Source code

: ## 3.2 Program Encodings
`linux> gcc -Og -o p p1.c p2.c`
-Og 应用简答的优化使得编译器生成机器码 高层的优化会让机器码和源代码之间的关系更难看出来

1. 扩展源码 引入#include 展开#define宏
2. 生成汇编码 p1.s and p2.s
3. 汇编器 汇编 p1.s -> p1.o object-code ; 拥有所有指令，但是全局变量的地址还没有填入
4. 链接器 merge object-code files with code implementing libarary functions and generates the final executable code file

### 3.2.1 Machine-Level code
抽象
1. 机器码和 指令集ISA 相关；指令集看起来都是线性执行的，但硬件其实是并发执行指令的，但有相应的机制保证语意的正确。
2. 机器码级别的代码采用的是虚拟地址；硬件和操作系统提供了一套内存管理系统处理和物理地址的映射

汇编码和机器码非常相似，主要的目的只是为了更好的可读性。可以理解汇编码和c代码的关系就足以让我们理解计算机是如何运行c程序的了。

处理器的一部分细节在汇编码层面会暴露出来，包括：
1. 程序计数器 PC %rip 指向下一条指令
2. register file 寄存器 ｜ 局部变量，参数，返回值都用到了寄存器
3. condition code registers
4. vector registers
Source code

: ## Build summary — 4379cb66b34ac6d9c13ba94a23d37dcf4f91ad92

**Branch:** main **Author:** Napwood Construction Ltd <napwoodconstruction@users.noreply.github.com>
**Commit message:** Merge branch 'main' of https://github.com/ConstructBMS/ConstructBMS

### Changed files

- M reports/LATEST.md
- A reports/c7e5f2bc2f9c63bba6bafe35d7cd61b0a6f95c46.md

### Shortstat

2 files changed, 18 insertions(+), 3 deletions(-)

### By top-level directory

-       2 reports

Task to complete -
Print the data above again, line for line, without altering a single character.

Result for this task -
Source code

: ## 3.2 Program Encodings
`linux> gcc -Og -o p p1.c p2.c`
-Og 应用简答的优化使得编译器生成机器码 高层的优化会让机器码和源代码之间的关系更难看出来

1. 扩展源码 引入#include 展开#define宏
2. 生成汇编码 p1.s and p2.s
3. 汇编器 汇编 p1.s -> p1.o object-code ; 拥有所有指令，但是全局变量的地址还没有填入
4. 链接器 merge object-code files with code implementing libarary functions and generates the final executable code file

### 3.2.1 Machine-Level code
抽象
1. 机器码和 指令集ISA 相关；指令集看起来都是线性执行的，但硬件其实是并发执行指令的，但有相应的机制保证语意的正确。
2. 机器码级别的代码采用的是虚拟地址；硬件和操作系统提供了一套内存管理系统处理和物理地址的映射

汇编码和机器码非常相似，主要的目的只是为了更好的可读性。可以理解汇编码和c代码的关系就足以让我们理解计算机是如何运行c程序的了。

处理器的一部分细节在汇编码层面会暴露出来，包括：
1. 程序计数器 PC %rip 指向下一条指令
2. register file 寄存器 ｜ 局部变量，参数，返回值都用到了寄存器
3. condition code registers
4. vector registers
Source code

: ## Build summary — 4379cb66b34ac6d9c13ba94a23d37dcf4f91ad92

**Branch:** main **Author:** Napwood Construction Ltd <napwoodconstruction@users.noreply.github.com>
**Commit message:** Merge branch 'main' of https://github.com/ConstructBMS/ConstructBMS

### Changed files

- M reports/LATEST.md
- A reports/c7e5f2bc2f9c63bba6bafe35d7cd61b0a6f95c46.md

### Shortstat

2 files changed, 18 insertions(+), 3 deletions(-)

### By top-level directory

-       2 reports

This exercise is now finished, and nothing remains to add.